FBI: Agents search home in Texas DA deaths probe

Eric Williams last year was convicted of burglary and theft by a public servant.

Story highlights

  • Authorities search home of former justice of the peace
  • Eric Williams last year was convicted of burglary, theft by a public servant
  • Slain assistant DA Hasse prosecuted that case
Federal, state and local authorities investigating the deaths of two Texas prosecutors executed a search warrant Friday afternoon at the home of a former Kaufman County justice of the peace, an FBI spokeswoman said.
Katherine Chaumont told CNN that an FBI team was part of the Friday afternoon search at the home of Eric Williams.
Williams last year was convicted of burglary and theft by a public servant, and was sentenced to two years' probation.
Mark Hasse, chief felony prosecutor in the county, was gunned down January 31 outside the courthouse. Hasse prosecuted the Williams case.
Hours after Kaufman County District Attornney Mike McLelland and his wife, Cynthia, were found dead March 30 at their Forney home, investigators met at a local Denny's restaurant with Williams, his attorney told CNN earlier this month.
Investigators took swab samples from Williams' hand to test him for gun residue, Williams' attorney, David Sergi, said. Results were not made public by authorities but Sergi said the tests were negative.
On Friday, Sergi released a statement saying that Williams "has cooperated with law enforcement and vigorously denies any and all allegations.
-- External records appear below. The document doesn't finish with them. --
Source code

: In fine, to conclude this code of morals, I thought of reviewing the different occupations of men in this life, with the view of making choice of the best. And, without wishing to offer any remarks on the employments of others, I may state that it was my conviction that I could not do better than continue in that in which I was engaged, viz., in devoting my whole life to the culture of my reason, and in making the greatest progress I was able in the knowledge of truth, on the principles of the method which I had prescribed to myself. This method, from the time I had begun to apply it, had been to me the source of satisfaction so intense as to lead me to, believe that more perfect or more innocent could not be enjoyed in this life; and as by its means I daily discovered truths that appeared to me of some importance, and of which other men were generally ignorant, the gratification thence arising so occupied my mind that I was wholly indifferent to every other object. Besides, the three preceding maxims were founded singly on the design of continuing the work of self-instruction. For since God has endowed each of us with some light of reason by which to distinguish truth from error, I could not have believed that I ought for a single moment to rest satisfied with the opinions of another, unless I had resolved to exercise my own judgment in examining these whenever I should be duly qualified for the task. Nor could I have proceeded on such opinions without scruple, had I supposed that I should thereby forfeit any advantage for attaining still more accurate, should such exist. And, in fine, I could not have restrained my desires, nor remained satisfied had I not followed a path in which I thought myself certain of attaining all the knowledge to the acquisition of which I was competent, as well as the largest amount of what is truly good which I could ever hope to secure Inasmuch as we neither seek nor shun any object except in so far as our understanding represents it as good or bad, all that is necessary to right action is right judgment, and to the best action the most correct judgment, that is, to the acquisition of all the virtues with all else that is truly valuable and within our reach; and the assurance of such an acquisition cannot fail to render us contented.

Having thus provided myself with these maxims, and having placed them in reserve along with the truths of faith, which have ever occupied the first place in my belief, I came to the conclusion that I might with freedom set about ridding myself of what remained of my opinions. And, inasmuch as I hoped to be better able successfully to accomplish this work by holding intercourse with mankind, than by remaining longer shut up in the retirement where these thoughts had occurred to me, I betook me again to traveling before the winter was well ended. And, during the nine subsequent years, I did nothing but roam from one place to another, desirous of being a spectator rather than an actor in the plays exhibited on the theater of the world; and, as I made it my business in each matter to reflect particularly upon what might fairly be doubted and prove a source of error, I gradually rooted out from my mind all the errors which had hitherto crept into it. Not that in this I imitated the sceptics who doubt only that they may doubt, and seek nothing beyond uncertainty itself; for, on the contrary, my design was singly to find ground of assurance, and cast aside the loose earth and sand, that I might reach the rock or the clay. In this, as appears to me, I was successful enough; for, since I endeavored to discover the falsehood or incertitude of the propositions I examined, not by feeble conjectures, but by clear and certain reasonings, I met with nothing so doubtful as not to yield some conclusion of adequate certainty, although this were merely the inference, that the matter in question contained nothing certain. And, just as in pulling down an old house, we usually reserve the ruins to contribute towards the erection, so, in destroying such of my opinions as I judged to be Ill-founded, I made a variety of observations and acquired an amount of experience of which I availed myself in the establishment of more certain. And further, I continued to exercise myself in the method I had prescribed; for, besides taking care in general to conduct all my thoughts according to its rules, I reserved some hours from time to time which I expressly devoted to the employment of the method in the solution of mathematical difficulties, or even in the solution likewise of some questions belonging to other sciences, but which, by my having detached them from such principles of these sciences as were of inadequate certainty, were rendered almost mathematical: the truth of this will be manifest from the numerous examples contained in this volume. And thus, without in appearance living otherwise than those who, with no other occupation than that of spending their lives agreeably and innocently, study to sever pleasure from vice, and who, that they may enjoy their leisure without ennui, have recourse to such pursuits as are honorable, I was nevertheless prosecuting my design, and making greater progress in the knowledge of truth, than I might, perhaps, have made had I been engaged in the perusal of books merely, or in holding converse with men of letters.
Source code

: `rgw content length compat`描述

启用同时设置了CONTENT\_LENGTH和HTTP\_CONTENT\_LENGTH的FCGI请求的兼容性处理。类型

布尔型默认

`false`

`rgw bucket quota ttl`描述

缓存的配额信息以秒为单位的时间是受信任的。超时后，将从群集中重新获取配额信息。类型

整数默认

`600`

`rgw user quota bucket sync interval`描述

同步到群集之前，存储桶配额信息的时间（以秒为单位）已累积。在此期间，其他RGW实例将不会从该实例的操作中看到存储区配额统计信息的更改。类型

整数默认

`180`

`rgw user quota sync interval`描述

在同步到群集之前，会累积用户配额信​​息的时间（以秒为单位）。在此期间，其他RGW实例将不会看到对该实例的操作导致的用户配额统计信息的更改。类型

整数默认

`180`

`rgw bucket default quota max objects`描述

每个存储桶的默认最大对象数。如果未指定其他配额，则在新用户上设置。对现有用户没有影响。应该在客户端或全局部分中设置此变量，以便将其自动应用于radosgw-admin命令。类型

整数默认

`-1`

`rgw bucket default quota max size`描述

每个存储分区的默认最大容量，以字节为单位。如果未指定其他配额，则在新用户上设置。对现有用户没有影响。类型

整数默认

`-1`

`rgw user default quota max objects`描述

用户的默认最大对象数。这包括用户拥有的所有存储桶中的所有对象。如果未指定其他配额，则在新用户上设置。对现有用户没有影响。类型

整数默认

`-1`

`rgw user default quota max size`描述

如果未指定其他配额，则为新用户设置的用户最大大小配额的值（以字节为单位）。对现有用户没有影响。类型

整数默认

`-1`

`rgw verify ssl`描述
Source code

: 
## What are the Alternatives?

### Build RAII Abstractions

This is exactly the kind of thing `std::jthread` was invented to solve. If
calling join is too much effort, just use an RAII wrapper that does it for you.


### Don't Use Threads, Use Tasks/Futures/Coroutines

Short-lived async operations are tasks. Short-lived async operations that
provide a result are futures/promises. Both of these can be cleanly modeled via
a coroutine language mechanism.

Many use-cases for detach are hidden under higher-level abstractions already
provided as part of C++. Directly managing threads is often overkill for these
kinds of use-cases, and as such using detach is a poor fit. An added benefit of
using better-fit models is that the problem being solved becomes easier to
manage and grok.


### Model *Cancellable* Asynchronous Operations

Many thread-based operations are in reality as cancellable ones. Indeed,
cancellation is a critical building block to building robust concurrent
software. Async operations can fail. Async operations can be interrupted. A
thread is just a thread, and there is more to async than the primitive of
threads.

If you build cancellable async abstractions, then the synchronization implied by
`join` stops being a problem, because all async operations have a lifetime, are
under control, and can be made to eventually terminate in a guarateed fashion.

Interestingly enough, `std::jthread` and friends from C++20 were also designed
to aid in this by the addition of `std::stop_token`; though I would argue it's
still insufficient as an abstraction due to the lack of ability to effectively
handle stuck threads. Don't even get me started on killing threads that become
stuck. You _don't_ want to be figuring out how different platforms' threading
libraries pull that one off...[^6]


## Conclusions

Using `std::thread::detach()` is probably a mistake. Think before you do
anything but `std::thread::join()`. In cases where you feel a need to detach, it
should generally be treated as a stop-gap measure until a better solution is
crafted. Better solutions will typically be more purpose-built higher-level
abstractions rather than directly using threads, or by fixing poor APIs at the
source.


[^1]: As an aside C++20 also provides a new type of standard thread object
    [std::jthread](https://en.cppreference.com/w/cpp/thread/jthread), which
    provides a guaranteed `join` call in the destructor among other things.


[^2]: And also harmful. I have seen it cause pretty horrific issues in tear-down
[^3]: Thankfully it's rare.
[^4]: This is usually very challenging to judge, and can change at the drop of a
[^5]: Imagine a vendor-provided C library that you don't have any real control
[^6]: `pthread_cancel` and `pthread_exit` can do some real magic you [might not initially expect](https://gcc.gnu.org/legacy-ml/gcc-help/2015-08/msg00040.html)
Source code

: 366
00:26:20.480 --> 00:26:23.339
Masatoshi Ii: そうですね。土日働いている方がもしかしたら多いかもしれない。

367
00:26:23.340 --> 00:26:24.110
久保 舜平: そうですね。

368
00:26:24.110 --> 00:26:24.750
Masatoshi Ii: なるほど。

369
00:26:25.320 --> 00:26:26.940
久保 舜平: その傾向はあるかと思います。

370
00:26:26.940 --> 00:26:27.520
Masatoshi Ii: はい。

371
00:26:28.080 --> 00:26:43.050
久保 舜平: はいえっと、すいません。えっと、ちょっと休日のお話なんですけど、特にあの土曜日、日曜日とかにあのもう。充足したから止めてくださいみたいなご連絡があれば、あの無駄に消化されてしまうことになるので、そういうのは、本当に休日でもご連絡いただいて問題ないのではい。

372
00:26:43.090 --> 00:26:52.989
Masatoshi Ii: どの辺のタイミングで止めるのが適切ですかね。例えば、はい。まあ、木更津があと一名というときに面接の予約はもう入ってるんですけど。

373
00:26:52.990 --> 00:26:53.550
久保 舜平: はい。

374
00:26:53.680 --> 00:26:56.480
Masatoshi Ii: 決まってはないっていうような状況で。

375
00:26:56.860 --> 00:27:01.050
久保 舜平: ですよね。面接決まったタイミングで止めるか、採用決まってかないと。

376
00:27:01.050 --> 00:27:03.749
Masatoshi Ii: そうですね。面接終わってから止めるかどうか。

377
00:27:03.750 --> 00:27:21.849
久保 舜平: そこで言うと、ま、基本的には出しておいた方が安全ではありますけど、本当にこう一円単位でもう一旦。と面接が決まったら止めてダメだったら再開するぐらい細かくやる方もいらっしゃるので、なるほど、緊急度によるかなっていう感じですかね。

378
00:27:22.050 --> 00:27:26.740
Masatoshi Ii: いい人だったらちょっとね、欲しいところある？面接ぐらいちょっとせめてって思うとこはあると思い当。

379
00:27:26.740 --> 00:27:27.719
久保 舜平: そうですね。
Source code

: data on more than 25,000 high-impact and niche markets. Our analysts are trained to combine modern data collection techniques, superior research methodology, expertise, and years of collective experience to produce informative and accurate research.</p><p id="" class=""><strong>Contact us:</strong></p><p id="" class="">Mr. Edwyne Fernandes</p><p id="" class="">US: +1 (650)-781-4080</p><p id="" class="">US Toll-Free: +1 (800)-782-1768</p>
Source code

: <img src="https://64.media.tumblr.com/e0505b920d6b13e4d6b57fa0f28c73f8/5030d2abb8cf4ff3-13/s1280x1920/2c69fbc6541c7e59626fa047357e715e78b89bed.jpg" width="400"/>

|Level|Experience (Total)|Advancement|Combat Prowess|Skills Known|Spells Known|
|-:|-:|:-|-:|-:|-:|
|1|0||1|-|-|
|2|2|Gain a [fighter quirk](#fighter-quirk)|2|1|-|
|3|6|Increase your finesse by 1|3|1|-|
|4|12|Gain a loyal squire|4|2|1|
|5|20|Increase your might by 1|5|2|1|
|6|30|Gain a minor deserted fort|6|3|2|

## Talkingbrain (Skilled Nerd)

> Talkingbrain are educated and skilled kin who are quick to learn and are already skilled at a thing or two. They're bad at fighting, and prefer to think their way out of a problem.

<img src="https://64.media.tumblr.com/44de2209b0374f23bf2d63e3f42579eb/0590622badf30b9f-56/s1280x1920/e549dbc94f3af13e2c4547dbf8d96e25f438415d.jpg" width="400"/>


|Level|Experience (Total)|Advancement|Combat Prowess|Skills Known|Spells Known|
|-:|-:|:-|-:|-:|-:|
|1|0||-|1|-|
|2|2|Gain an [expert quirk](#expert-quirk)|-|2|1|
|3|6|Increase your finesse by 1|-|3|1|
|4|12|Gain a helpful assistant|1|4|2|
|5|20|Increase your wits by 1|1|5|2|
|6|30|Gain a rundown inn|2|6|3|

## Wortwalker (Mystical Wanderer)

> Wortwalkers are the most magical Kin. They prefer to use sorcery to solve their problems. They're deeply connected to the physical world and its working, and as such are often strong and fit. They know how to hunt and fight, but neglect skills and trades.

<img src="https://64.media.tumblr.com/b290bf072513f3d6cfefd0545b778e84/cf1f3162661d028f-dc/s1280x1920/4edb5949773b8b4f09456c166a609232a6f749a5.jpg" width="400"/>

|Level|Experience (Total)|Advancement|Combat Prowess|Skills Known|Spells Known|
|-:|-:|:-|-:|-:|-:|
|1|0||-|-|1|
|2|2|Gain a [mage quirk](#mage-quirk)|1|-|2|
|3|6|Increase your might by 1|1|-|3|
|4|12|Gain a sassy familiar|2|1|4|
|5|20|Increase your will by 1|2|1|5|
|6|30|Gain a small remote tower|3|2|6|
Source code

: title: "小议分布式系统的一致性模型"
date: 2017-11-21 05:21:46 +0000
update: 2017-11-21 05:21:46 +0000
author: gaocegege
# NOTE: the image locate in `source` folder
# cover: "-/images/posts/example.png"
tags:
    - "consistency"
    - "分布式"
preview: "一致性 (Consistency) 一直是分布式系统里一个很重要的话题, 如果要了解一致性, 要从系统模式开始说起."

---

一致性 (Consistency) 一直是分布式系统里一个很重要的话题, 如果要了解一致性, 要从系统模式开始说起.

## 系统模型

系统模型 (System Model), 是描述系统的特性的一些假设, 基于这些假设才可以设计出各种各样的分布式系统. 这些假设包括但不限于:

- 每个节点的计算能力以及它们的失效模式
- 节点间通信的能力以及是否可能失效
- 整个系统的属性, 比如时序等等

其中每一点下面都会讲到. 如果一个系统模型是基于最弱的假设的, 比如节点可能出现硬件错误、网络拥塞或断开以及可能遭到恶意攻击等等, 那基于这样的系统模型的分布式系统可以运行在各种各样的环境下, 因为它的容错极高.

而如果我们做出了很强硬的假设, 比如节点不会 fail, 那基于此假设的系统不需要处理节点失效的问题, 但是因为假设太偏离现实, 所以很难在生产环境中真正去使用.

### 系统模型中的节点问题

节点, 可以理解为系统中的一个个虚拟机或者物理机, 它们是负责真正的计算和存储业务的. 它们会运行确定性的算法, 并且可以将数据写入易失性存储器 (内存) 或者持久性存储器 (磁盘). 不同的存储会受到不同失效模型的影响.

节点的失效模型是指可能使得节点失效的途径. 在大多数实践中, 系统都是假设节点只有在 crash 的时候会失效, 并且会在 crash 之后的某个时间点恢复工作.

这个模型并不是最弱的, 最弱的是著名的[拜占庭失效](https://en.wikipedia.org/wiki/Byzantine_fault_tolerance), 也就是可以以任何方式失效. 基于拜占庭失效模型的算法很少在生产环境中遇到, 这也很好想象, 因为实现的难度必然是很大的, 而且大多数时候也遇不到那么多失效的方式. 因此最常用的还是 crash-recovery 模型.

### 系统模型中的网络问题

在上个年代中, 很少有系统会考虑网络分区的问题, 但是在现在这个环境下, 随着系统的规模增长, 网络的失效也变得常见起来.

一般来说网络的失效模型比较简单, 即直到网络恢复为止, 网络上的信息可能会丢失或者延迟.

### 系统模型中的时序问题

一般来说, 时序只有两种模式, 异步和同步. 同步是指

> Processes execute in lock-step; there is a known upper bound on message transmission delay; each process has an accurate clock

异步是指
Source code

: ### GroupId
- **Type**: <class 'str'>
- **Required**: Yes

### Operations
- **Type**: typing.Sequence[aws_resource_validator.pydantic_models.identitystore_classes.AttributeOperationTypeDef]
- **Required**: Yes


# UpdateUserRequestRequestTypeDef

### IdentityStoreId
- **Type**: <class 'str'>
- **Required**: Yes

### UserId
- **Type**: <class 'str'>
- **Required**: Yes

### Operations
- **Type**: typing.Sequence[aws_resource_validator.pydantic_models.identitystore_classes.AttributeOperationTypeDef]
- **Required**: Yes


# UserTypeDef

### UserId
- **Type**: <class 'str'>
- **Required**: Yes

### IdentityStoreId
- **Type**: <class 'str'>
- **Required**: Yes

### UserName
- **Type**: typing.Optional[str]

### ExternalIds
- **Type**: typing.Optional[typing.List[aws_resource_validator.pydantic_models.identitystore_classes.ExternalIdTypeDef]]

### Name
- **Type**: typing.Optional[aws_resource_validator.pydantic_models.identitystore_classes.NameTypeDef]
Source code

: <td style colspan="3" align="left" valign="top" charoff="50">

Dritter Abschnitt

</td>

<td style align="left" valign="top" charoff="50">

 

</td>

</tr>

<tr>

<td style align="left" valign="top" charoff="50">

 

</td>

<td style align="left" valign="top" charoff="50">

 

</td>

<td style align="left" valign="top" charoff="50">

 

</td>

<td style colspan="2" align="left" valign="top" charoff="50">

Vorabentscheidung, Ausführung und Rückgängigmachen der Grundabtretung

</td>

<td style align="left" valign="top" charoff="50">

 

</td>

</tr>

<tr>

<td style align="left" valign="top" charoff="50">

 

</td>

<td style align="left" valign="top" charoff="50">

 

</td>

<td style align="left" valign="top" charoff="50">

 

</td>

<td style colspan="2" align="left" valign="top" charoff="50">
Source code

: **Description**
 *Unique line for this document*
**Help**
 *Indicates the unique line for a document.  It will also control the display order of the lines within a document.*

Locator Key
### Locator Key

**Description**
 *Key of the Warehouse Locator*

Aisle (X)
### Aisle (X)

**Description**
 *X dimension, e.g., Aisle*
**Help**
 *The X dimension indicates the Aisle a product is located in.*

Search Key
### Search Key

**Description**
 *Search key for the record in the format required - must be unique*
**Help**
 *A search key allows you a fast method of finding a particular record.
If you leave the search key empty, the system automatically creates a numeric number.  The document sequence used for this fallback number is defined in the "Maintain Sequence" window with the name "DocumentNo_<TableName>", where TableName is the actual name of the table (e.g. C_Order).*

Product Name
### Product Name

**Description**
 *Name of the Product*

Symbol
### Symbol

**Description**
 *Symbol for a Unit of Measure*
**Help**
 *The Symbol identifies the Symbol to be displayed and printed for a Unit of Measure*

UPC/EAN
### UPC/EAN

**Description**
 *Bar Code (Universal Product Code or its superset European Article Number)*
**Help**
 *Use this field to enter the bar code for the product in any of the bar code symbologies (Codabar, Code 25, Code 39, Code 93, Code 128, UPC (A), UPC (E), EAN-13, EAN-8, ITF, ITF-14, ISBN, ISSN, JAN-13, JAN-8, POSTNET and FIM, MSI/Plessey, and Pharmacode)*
He wishes simply to get on with his life and hopes that the perpetrators are brought to justice."
Earlier this month, Williams told North Texas TV station KXAS he understood why authorities would want to meet with him after the McLellands' death.
"If I was in their shoes, I would want to talk to me," Williams said. "In the investigators' minds, they want to check with me to do their process of elimination."
Williams said he has cooperated with law enforcement.
"I certainly wish them the best in bringing justice to this incredibly egregious act," he said.
Williams told the station he has no ill will toward prosecutors, saying they were "doing their jobs."